### What is required
Swap every "family" for "fam." in the listing, starting at the line that has "scientific name: Carex binervis" and continuing through the end of the listing. Give only those lines, with nothing else changed.

### Working data
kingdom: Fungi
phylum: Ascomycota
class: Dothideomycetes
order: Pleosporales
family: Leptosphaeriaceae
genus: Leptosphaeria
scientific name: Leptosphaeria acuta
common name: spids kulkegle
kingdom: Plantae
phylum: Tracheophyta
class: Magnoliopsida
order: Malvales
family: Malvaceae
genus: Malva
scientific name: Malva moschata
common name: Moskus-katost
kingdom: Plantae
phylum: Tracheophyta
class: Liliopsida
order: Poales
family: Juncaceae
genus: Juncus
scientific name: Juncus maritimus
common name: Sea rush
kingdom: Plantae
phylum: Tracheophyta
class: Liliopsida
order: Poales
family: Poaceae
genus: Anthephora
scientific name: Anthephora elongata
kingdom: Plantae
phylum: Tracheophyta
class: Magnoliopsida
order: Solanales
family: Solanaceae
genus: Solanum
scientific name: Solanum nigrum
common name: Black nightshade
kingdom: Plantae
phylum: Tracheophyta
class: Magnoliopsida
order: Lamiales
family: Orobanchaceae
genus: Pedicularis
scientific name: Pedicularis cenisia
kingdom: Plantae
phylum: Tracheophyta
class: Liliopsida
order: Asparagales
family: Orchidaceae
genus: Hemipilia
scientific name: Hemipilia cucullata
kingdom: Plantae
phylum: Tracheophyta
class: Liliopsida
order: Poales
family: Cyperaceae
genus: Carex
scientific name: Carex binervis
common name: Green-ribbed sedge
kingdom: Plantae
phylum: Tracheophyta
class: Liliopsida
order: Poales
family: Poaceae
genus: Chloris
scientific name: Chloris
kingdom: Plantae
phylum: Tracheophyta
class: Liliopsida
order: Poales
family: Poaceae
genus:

### Finished exercise
scientific name: Carex binervis
common name: Green-ribbed sedge
kingdom: Plantae
phylum: Tracheophyta
class: Liliopsida
order: Poales
fam.: Poaceae
genus: Chloris
scientific name: Chloris
kingdom: Plantae
phylum: Tracheophyta
class: Liliopsida
order: Poales
fam.: Poaceae
genus:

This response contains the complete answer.